Blei Brassen oder Bleie sind die Hauptfische des Krakower Sees. Am einfachsten sind die Bleie zu erkennen, wenn sie Mitte Mai aus den Tiefbereichen ins Gelege zum Laichen ziehen – richtige Brassenangler aber schätzen die Qualität des Fischens um diese Zeit als gering ein. Im übrigen Jahr werden Brassen in 6 bis 8 Metern Tiefe mit Würmern, Maden und Sprock (Frühjahr) oder Teig und Makkaroni (Sommer) gefangen.

Aal Hochsaison ist das Frühjahr (Mitte Mai), wenn riesige Weißfischschwärme zum Laichen ins Gelege ziehen. Vorausgesetzt das Angeln erfolgt in der Nähe der laichenden Weißfische, so ist ufernahes Angeln mit Tauwurm, Rotwurm und kleinem Köderfisch an Grund- oder Posenmontage empfehlenswert. Angeln nur in den Abend- und Morgenstunden. (Ich persöhnlich habe von etlichen Anglern gehört, das die größten Aale um die Mittagszeit im Sommer ganz dicht an den zu der Zeit fast leeren Badestränden gefangen wurden.)

Hecht Vom 31. Dezember bis 30. April ist Schonzeit. Ab dem 1. Mai ist dann auch gleich Hochsaison. Der zweite Höhepunkt folgt dann Ende des Sommers bis in den Herbst hinein. Die Seeflächen im Stadtbereich sind leider überangelt und am Gelege wird man nur die Zwerge finden. Wer erfolgreicher sein will, muß schon ein Stück hinausrudern und sein Glück mit toten Köderfischen bzw. Kunstködern an der Spinnrute versuchen. Favorit ist der Zepp-Blinker ab 20 Gramm aufwärts. Klarer Himmel und mäßiger Wind sind ideal.
Die alten Damen und Herren lauern am Fuß der Barschberge (vor der Badeanstalt Krakow am See), um die Inseln herum, an den Abhängen der Scharkanten, in der großen Bucht am Zeltplatz, Durchfahrt vom Stadtsee ins Serrahner Wasser, Westufer der Halbinsel Schwerin und im kleinen Serrahner See.

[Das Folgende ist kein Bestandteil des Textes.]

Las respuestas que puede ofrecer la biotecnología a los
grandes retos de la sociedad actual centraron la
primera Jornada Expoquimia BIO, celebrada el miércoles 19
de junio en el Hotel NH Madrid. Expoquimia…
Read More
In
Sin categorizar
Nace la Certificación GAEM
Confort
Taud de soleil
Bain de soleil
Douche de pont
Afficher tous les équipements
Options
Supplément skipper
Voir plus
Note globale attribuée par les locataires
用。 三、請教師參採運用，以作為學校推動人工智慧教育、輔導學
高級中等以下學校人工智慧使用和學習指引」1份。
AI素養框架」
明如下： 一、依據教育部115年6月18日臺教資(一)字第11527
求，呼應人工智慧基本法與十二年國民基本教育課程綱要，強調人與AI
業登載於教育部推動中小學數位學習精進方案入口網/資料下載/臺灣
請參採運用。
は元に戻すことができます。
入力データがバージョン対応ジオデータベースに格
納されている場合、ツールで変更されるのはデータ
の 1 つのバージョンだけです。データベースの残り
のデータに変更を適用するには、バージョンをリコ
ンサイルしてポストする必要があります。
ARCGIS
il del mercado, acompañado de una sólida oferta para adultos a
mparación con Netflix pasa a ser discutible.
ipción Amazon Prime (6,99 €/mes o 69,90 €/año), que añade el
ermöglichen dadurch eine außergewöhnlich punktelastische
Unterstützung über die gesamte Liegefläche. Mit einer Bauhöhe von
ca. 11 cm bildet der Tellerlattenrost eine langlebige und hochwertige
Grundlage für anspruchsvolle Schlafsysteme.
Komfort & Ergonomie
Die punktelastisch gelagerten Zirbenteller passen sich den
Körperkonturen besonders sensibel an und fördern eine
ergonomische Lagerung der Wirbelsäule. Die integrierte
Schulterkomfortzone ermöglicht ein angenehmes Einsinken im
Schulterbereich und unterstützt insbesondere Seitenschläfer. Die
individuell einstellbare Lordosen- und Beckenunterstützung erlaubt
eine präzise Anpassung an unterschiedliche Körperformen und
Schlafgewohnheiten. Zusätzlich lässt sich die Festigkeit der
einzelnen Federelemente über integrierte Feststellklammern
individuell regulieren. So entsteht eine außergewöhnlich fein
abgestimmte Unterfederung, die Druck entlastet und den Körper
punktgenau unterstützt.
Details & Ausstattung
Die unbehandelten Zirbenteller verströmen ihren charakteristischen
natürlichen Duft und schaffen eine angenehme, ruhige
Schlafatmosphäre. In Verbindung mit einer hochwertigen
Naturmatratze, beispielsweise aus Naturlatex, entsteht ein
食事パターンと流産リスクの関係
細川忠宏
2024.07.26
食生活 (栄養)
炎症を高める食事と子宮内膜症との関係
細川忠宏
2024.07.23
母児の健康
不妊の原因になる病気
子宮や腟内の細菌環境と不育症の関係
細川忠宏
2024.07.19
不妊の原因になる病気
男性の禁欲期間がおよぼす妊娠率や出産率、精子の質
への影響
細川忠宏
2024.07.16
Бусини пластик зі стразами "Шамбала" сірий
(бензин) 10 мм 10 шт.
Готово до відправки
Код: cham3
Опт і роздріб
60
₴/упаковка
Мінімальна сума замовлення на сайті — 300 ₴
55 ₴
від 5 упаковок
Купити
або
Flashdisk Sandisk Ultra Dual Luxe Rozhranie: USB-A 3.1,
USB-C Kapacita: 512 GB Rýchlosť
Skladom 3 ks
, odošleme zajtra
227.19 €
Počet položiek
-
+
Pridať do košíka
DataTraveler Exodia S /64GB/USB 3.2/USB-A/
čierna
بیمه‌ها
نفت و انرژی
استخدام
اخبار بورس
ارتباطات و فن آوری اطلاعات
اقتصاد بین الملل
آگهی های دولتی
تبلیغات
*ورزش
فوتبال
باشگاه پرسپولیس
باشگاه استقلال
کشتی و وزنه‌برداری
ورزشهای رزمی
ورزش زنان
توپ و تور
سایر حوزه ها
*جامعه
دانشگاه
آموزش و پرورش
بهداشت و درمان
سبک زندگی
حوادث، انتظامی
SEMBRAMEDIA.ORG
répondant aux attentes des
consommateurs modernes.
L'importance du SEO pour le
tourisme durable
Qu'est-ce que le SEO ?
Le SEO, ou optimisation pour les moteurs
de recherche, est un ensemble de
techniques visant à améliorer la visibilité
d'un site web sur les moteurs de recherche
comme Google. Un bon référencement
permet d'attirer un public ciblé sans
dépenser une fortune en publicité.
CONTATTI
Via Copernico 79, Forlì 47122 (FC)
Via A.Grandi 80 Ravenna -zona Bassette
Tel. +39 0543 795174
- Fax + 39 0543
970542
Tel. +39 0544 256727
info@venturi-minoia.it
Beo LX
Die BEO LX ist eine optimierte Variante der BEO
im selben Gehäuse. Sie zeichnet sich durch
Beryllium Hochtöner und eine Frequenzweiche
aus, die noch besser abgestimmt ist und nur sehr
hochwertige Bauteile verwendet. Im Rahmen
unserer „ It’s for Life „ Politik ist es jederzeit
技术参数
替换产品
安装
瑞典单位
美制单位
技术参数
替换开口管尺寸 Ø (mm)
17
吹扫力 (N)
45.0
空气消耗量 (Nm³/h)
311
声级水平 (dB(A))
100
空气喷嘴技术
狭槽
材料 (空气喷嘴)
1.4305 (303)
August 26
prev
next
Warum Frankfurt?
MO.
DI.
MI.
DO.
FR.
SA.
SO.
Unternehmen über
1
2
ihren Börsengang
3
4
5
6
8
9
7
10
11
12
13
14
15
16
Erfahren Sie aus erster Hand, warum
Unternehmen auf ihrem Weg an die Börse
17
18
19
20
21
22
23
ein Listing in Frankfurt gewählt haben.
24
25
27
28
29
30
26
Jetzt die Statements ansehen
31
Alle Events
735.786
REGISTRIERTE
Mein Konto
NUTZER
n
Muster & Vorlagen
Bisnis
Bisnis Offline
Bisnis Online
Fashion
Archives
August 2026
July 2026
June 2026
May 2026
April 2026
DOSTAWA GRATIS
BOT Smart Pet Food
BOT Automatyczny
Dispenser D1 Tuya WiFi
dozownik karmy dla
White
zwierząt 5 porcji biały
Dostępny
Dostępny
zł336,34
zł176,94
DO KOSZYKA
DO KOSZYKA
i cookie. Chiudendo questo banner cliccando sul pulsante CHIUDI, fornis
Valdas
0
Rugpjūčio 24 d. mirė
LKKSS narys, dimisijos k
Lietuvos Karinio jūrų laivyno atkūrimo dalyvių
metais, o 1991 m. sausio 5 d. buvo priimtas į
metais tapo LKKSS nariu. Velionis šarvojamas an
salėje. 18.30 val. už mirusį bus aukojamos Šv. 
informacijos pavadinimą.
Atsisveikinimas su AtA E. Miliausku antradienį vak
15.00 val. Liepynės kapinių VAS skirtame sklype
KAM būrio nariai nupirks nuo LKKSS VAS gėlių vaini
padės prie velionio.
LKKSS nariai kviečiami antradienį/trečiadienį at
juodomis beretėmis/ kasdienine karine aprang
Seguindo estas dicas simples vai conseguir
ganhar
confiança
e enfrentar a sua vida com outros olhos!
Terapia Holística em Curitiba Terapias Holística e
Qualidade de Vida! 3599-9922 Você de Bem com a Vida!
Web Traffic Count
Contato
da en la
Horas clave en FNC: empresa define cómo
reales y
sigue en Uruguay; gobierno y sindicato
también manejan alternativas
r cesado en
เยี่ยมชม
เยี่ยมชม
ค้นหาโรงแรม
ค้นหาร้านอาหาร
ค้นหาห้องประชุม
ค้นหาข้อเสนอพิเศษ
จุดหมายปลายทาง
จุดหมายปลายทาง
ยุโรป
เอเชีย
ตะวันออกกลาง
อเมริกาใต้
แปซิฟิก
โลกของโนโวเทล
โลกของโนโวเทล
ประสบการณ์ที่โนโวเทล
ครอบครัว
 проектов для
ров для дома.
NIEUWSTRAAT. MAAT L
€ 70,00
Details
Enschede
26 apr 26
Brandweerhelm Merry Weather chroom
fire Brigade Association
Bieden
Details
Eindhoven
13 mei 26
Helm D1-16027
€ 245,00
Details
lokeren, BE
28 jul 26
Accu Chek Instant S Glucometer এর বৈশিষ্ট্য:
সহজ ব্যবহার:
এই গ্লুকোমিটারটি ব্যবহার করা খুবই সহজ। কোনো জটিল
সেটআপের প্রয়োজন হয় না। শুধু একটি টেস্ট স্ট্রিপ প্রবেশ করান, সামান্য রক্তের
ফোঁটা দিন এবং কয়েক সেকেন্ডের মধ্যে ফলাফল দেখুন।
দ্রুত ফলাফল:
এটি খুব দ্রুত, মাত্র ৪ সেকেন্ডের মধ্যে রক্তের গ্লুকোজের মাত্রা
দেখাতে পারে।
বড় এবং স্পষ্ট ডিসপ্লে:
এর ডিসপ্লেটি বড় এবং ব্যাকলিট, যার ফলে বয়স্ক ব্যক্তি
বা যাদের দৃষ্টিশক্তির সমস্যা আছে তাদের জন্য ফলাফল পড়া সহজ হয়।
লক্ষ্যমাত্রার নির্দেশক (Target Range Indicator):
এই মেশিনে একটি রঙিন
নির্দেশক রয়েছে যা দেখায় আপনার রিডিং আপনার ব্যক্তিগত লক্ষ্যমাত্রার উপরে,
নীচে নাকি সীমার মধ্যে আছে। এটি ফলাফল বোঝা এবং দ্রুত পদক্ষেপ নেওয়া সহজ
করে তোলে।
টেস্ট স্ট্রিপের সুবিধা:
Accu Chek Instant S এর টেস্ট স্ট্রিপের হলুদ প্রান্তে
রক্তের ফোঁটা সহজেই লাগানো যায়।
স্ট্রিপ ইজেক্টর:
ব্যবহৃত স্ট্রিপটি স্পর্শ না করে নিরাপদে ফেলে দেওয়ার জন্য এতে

Barsch Er hat das ganze Jahr Saison, nur während der Laichzeit Ende April/Anfang Mai und an sehr heißen Sommertagen bleiben die Barschprofis zu Hause. Scharkanten, Barschberge und unterseeische Wiesen sind vielversprechende Stellen. Tiefgeführte Spinner (Größe 3 und 4) und große gelbe Twister sind am fängigsten, auch Würmer – einen Meter über dem Grund angeboten, stehen ihnen kaum nach. Häufigste Fanggebiete sind die Scharkanten des Nordufers ab Seegrube, Ostufer bis Einmündung in den kleinen Serrahner See, rund um Lieps Werder und die Barschberge vor Wolbenwerder.(Ich möchte abraten, den Köder 1 bis 2 Meter unterhalb der Wasserlinie anzubieten, da beißen nur die Kleinen. Dann sind sie bloß noch als Köder nütze. Ist doch schade drum. Sehe es oft genug. Für mich ist der ein guter Angler, welcher in einem Jahr einen großen Barsch fängt, statt “10 000” Kleine.)

Karpfen Schlammiger Grund und reicher Pflanzenwuchs, sowie Tiefen von 2 bis 4 Metern werden bevorzugt. Kartoffeln, Teig und Mais sind bewährte Köder. Zu fangen im Stadtsee und Gruber See, rund um Lehmwerder und in der Bucht am Zeltplatz.

Andere Fischarten Zander werden vereinzelt im östlichen Teil des Stadtsees gefangen. Hin und wieder gehen in flachen und schlammigen Buchten mit starkem Pflanzenbewuchs Schleie an den Haken. Ein guter Quappenbestand existiert, aber es gibt kaum anglerische Erfahrungen mit diesem Fisch.